▸ **Records to process**
********
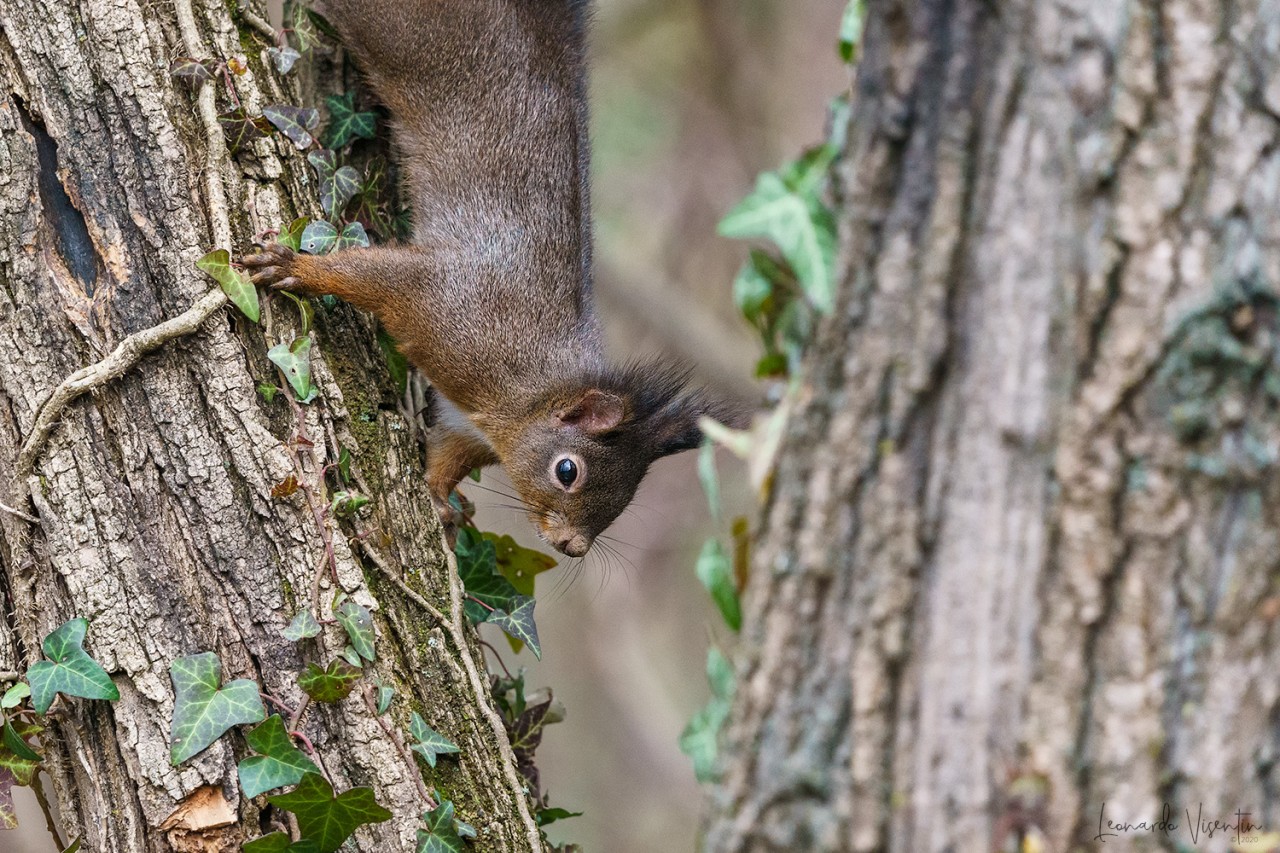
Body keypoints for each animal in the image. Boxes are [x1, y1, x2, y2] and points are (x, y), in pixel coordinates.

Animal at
********
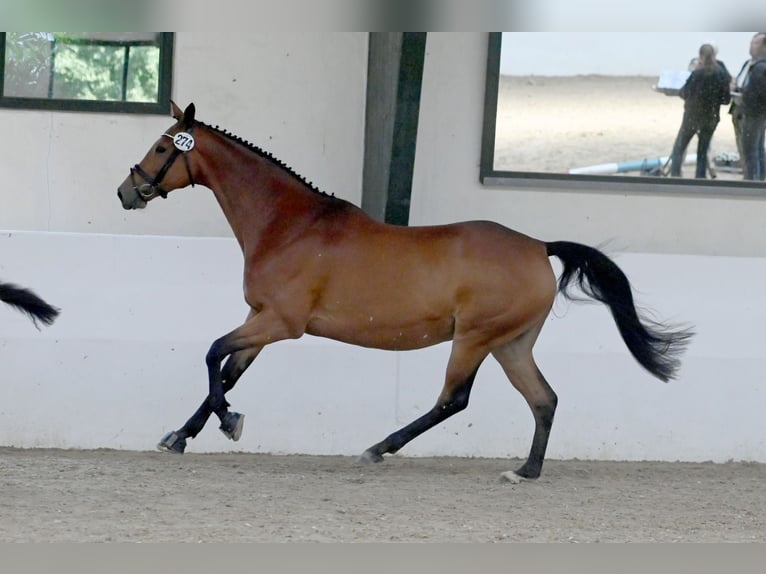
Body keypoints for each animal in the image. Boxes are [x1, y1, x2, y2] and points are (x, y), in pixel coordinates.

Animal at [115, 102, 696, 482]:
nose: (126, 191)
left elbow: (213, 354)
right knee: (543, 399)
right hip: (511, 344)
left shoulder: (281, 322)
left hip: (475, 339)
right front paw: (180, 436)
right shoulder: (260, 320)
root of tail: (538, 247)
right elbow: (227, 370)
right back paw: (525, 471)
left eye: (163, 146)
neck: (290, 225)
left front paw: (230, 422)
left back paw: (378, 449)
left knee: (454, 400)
********
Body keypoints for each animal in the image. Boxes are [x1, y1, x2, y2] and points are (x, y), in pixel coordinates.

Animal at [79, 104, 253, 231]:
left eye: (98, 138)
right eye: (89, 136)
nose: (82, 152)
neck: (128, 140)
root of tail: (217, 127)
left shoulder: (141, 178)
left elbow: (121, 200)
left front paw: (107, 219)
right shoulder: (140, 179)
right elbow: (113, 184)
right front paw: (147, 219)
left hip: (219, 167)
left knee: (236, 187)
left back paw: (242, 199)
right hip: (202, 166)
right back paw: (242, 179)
********
▸ **What needs to be done**
What is needed is a verbatim copy of every line in the records above from the one containing "right hip: (511, 344)" down to the one containing "left knee: (454, 400)", both included, and nothing more.

▸ **Solved problem**
right hip: (511, 344)
left shoulder: (281, 322)
left hip: (475, 339)
right front paw: (180, 436)
right shoulder: (260, 320)
root of tail: (538, 247)
right elbow: (227, 370)
right back paw: (525, 471)
left eye: (163, 146)
neck: (290, 225)
left front paw: (230, 422)
left back paw: (378, 449)
left knee: (454, 400)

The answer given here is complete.